ATMOSPHERIC OFFENCE : 2025
HD video

Using previously discussed Dream Analysis techniques, this study of Noir era serial-killing focuses on the threshold of modern-period killing seen on the screen and the dream world of individuals fascinated and repelled by these horrors. How do these images and concepts become re-imagined as we sleep? How do these visuospatial imageries go from screen to dreaming?

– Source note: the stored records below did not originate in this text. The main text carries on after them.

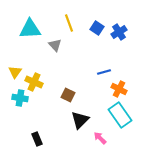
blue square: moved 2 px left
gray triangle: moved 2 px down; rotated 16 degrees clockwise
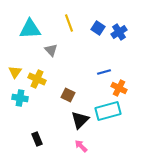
blue square: moved 1 px right
gray triangle: moved 4 px left, 5 px down
yellow cross: moved 3 px right, 3 px up
orange cross: moved 1 px up
cyan rectangle: moved 12 px left, 4 px up; rotated 70 degrees counterclockwise
pink arrow: moved 19 px left, 8 px down
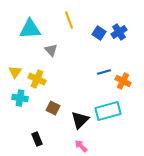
yellow line: moved 3 px up
blue square: moved 1 px right, 5 px down
orange cross: moved 4 px right, 7 px up
brown square: moved 15 px left, 13 px down
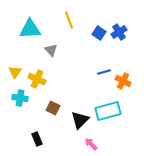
pink arrow: moved 10 px right, 2 px up
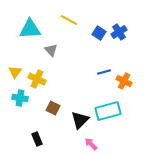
yellow line: rotated 42 degrees counterclockwise
orange cross: moved 1 px right
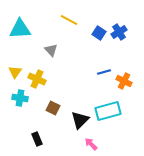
cyan triangle: moved 10 px left
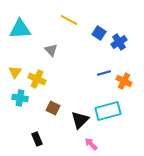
blue cross: moved 10 px down
blue line: moved 1 px down
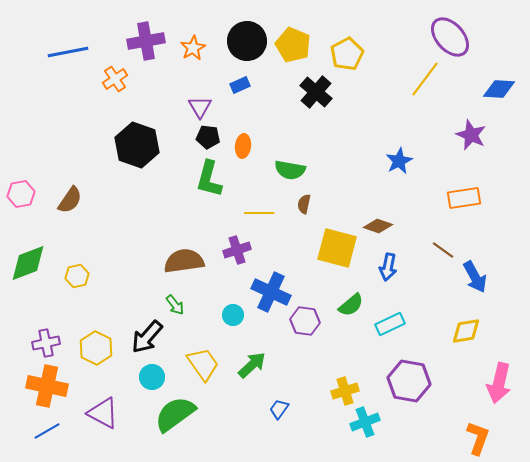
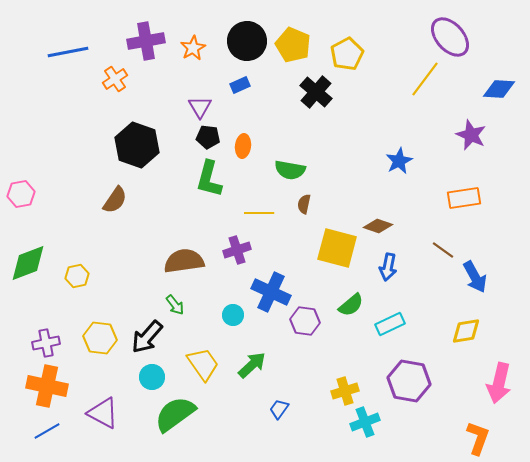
brown semicircle at (70, 200): moved 45 px right
yellow hexagon at (96, 348): moved 4 px right, 10 px up; rotated 20 degrees counterclockwise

Hester Austenberg

Notes on the Film Atmospheric Offense:

Atmospheric Offense is an interpretation of Ida Lupino’s 1953 Noir Thriller The Hitch-Hiker that explores how narrative both remains and disappears when exposed to avant-garde techniques, which include removing dialogue, jarring and destructive ellipses, the creation of loops to focus on certain elements, reimagining of time, exaggeration of a certain sinister aesthetic, and a push toward a dream like quality.

Narrative remains, but with a bastardized and disoriented aftereffect, which transforms aesthetics and experience. The spree killings of Billy Cook (portrayed in Lupina’s film by the actor William Talman, and renamed Emmett Myers) are looked at more as a moment in time that begins and ends with vague qualities much like a dream, or an experience of weather in Robert Musil’s The Man Without Qualities.

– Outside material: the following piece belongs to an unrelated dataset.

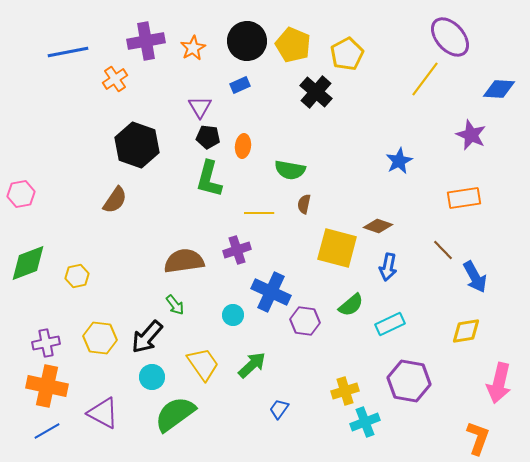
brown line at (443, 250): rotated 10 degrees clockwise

The viewer also simply finds themselves, much like when dreaming, in an experience that is so vivid yet formless that space and time are manipulated before us in a similar way investigated by the surrealist artists or the visionaries of the psychedelic experience. 

This is part viii from the series, Dreams.

Notes on the Music An Inquiry into Serial Murdering:

In addition to the visual component Atmospheric Offense, a sonic element is offered; An Inquiry into Serial Murdering, which further explores Lupino’s Noir tones using both sounds from the original film (exclusively used in Atmospheric Offense) and loops, melodic lines, tones and textures that were formed whilst in a comparable mood/dream states as found in Atmospheric Offense. An Inquiry focuses on peripheral auras situated around the dreamer’s atmospheric vessel in an attempt to reduce its qualities into something further unrecognized and disorienting.

One important guide for Atmospheric Offense was the video inquiry section in Andrei Tarkovsky’s 1972 masterpiece Solaris, where beeps are used as strange and inconsistent punctuation indicators. These sonic elements interact with the visuals in a way that Robert Bresson would have called relay and transformation of sound and image “What is for the eye must not duplicate what is for the ear”.

In this sonic exploration, sound design is influenced by field recordings, Sabbath inspired melodic lines, minimal techno bastardizations, beeps become fog horns, cult anti-leader chantings, and drunken guitar left/right multi-tracking.